Am naechsten Tag ging es los in die Salzwueste. Mit unserem Fahrer Augustino von Quechua Tours schossen wir ueber das endlose Weiss und ich kam mir im Laufe der naechsten Tage ziemlich bloed vor, vor kurzem noch berichtet zu haben, Huancayo wuerde an den Mars erinnern. Egal ob waehrend der Besteigung eines Vulkans, an dessen Hang Erde in fast jeder erdenklichen Farbe das Weiss der Wueste konstrastierte, oder beim Besuch von rot, gruen oder blaeulich schimmernden Lagunen suedlich der Salar de Uyuni, auf deren Oberflaeche rosa Flamingos auf Eisschollen driften: Diese Hochebene im Sueden Boliviens ist mit grossem Abstand der am ausserirdischsten anmutende Landstrich, den ich bisher auf dieser Erde sehen durfte.
Am 28. August erreichten wir dann den suedlichsten Punkt unserer Reise: unmittelbar an der chilenischen Grenze, nahe dem 22. suedlichen Breitengrad, setzten wir die vier anderen Deutschen ab. Mir war klar, dass es von dort aus nur noch nach Norden gehen wuerde. Definitiv surreal erschien mir der Gedanke, zwoelf Tage spaeter schon wieder in Deutschland zu sein.

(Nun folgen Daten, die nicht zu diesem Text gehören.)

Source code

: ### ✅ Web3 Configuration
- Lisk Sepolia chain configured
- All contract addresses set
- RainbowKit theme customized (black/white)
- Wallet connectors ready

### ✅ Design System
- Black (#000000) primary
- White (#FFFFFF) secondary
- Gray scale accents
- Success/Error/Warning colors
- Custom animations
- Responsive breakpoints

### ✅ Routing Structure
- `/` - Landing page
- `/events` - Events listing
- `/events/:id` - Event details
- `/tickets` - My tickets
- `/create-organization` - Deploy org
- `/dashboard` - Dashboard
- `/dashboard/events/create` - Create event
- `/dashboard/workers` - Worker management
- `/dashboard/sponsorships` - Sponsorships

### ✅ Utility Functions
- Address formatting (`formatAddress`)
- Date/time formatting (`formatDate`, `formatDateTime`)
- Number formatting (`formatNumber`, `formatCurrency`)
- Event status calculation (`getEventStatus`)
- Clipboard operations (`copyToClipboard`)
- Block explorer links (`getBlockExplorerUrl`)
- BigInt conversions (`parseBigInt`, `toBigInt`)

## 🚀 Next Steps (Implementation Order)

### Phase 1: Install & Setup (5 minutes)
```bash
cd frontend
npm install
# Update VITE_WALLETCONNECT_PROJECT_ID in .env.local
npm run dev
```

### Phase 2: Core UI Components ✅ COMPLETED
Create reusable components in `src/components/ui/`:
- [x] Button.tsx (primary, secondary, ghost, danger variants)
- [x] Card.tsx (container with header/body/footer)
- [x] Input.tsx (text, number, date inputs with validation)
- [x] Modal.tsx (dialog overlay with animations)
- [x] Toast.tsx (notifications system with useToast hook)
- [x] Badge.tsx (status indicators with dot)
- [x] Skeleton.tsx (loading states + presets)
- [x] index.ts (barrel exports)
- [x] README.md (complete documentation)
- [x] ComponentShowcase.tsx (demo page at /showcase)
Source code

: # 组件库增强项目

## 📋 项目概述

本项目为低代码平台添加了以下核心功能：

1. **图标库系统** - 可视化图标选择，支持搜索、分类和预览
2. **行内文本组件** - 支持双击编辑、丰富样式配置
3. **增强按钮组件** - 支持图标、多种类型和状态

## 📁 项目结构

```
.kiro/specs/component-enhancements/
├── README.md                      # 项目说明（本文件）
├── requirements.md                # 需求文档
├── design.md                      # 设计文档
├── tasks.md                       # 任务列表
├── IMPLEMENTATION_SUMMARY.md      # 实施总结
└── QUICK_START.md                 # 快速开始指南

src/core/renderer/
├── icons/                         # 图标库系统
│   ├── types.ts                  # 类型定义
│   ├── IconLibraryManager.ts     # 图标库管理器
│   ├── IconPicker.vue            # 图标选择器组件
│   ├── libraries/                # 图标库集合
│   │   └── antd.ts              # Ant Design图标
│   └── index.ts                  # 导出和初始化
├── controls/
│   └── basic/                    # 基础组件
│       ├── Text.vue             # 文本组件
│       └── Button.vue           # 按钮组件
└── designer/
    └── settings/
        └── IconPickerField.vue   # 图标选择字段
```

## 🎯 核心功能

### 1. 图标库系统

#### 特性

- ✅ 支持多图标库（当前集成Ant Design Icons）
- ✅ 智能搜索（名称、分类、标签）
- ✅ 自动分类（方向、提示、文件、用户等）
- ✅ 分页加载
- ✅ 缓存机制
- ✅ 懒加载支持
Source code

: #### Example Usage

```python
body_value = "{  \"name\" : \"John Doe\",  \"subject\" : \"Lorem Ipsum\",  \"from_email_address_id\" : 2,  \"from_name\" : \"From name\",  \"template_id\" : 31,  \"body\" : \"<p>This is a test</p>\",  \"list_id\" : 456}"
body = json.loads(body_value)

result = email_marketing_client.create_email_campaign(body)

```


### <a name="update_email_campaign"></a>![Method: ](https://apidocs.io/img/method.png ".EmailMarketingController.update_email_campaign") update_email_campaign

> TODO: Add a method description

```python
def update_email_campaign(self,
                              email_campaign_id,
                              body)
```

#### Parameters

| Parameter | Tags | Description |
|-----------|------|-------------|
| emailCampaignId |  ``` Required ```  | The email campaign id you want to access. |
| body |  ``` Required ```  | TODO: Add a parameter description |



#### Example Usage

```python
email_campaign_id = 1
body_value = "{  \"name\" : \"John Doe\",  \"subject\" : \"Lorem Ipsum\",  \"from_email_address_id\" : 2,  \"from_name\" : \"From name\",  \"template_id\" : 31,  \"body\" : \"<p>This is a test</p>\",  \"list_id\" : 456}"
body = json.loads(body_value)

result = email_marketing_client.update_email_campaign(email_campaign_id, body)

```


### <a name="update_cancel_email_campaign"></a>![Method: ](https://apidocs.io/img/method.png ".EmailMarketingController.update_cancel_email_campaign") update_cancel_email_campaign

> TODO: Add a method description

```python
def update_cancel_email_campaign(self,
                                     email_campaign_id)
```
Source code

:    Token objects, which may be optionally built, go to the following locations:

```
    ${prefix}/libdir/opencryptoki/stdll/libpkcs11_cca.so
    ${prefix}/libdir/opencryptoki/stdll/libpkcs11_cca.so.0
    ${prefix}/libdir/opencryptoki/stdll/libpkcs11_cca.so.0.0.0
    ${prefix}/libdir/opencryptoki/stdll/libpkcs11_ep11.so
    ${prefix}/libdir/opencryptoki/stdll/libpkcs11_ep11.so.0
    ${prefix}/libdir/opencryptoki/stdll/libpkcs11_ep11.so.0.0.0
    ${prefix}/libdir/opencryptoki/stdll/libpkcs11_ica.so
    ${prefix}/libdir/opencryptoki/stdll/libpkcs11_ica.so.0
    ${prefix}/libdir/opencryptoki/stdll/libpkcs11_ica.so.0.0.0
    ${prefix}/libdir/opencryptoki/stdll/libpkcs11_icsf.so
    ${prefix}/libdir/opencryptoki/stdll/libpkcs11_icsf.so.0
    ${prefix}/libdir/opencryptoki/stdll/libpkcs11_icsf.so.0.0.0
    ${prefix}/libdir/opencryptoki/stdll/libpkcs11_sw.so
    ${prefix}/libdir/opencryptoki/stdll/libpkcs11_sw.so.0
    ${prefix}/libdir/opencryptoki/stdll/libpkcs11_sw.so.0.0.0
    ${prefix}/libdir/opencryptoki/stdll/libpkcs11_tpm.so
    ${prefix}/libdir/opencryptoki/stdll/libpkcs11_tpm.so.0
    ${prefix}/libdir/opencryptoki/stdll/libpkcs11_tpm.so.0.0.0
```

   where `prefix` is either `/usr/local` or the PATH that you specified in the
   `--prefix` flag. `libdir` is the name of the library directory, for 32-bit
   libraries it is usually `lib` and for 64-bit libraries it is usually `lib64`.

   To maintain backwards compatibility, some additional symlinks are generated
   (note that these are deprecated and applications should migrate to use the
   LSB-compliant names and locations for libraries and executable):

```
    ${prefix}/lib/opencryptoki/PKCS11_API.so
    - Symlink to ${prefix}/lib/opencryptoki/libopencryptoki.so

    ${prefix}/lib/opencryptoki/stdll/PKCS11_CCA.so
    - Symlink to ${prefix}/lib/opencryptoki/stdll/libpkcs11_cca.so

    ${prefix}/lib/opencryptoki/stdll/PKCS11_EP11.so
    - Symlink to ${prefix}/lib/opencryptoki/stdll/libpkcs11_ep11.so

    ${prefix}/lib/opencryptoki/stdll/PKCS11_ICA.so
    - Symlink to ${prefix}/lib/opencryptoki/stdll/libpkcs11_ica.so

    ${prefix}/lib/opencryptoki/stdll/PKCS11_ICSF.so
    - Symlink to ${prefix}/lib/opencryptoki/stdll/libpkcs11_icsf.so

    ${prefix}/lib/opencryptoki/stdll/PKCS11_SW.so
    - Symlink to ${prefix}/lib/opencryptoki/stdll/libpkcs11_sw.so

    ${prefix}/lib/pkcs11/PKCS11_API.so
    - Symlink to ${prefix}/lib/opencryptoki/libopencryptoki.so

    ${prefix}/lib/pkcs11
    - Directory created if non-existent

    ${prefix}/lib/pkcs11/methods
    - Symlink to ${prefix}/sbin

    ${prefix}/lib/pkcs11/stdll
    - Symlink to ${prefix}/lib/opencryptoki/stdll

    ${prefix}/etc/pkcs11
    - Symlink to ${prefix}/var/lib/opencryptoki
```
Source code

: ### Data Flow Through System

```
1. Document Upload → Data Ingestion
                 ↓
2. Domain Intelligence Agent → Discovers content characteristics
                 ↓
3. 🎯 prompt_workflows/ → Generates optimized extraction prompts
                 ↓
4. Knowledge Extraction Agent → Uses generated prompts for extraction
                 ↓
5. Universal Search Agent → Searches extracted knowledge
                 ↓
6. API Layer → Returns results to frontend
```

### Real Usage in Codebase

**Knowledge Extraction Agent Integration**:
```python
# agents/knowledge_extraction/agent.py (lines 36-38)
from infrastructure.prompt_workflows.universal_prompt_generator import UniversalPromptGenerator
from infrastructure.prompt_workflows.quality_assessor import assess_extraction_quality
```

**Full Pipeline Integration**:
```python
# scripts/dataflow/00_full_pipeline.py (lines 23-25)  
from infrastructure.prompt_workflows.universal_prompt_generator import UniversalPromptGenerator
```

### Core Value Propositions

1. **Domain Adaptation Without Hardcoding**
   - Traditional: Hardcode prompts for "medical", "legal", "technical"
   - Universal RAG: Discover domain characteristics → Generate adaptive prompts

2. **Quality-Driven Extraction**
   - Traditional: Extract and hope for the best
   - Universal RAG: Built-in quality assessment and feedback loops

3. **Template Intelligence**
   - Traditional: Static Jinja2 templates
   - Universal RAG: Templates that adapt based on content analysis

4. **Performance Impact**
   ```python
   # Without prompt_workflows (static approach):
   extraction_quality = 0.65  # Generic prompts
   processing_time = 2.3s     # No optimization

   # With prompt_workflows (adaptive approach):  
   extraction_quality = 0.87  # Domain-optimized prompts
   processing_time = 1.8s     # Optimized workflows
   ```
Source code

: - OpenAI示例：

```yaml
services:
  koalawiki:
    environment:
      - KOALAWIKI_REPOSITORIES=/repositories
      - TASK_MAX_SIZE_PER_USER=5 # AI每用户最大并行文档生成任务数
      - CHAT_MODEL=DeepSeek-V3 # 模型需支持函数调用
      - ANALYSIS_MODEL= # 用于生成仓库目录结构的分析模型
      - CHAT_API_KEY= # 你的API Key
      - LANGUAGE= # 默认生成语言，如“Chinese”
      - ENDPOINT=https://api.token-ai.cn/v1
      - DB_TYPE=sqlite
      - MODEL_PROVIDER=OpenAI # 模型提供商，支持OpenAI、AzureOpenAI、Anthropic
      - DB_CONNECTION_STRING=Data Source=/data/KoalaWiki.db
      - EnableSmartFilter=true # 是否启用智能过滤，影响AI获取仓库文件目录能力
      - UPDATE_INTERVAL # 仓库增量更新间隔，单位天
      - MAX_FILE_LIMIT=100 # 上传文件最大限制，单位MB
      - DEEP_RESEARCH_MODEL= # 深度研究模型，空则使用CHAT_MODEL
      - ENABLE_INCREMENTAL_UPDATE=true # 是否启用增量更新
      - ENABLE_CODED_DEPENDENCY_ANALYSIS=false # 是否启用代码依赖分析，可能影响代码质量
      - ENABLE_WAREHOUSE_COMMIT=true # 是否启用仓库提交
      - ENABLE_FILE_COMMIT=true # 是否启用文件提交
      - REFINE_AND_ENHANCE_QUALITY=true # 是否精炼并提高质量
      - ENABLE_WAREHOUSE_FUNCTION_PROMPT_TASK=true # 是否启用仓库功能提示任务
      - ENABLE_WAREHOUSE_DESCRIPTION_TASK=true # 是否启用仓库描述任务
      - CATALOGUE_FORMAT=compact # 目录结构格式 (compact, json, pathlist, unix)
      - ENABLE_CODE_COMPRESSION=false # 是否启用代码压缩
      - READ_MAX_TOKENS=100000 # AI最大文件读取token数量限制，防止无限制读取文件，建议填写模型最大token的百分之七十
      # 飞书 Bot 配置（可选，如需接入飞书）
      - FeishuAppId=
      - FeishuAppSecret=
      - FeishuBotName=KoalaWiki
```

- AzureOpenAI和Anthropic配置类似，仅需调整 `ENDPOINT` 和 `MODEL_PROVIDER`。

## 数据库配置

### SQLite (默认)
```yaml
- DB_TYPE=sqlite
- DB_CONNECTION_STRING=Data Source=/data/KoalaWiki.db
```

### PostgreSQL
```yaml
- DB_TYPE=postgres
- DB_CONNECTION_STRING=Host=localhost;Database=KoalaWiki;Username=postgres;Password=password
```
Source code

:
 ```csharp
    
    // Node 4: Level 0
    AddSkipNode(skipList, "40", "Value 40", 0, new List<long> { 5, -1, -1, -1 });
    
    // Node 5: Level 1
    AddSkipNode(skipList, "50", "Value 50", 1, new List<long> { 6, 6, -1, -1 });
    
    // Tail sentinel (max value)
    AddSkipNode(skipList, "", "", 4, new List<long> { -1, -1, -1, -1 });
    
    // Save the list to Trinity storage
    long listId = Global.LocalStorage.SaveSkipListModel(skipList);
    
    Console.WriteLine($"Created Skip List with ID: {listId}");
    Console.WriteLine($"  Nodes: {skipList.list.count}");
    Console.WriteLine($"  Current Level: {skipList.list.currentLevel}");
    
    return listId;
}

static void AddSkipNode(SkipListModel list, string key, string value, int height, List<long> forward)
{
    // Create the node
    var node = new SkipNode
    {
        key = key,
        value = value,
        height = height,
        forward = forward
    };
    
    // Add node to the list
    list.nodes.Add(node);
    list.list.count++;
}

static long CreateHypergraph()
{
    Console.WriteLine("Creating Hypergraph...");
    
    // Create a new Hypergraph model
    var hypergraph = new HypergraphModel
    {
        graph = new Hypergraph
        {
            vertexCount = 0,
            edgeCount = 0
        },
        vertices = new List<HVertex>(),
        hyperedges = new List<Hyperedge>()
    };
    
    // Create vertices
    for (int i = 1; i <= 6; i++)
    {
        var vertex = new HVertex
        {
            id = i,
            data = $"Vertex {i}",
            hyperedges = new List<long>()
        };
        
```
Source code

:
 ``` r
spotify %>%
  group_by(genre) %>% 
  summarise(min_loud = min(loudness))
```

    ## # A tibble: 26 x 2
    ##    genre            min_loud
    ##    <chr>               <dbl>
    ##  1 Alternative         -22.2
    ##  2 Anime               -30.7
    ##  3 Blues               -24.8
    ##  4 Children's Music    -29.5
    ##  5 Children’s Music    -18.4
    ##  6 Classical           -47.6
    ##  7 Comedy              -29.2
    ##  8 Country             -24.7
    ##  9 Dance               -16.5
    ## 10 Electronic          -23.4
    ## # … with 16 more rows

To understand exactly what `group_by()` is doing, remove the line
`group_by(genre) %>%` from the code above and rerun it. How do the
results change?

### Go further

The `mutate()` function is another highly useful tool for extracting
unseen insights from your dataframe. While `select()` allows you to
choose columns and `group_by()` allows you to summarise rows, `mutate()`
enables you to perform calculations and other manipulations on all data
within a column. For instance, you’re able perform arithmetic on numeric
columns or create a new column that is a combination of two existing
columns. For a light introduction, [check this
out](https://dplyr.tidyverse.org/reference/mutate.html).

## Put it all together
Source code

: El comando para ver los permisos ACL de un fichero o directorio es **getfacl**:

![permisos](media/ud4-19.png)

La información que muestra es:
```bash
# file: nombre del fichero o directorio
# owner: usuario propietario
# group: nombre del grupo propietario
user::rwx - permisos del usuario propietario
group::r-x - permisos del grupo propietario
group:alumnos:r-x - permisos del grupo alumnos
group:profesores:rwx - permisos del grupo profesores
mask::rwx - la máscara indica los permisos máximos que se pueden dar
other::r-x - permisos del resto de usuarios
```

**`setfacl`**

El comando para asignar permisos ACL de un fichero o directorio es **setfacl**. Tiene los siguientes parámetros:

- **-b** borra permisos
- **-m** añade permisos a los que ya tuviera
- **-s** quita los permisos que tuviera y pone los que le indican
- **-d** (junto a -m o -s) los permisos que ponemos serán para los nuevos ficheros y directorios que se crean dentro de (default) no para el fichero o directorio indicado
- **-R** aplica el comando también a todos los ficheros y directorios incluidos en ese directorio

Der 5.200 Meter hohe Vulkan Tunupa

Sagenhafter Ausblick aus 4.900 m Hoehe

Leider holte mich gegen Ende des zweiten Tages der Tour das ein, was ich schon erfolgreich ueberwunden geglaubt hatte: Magenprobleme der uebelsten Sorte, die die letzten zwei Tage des Ausflugs fuer mich zur ziemlichen Leidensprobe werden liessen. Zurueck in Uyuni kaempfte ich dann noch drei weitere Tage mit der Krankheit. Zwischendurch war der Winter nach Suedbolivien gekommen. Temperaturen unter dem Gefrierpunkt und schliesslich sogar Schnee stellten in unserem unbeheizten Hostal-Zimmer (der einzige Ort mit Heizung in Uyuni ist ein teures Edelhotel) eine echte Bewaehrungsprobe dar.

Flamingos auf Eisschollen

Rote Farbe dank hohem Kupfergehalt: Die Laguna Colorada

Jetzt, zwei Tage spaeter, sind wir aber in der Minen-Stadt Potosi angekommen. Und ich kann mit Gewissheit sagen, mich wieder als Mensch zu fuehlen - die zwei-drei warmen Mahlzeiten, die ich jeden Tag zu mir nehme, tragen mindestens so sehr dazu bei, wie die Heizung in unserem Hostal-Zimmer.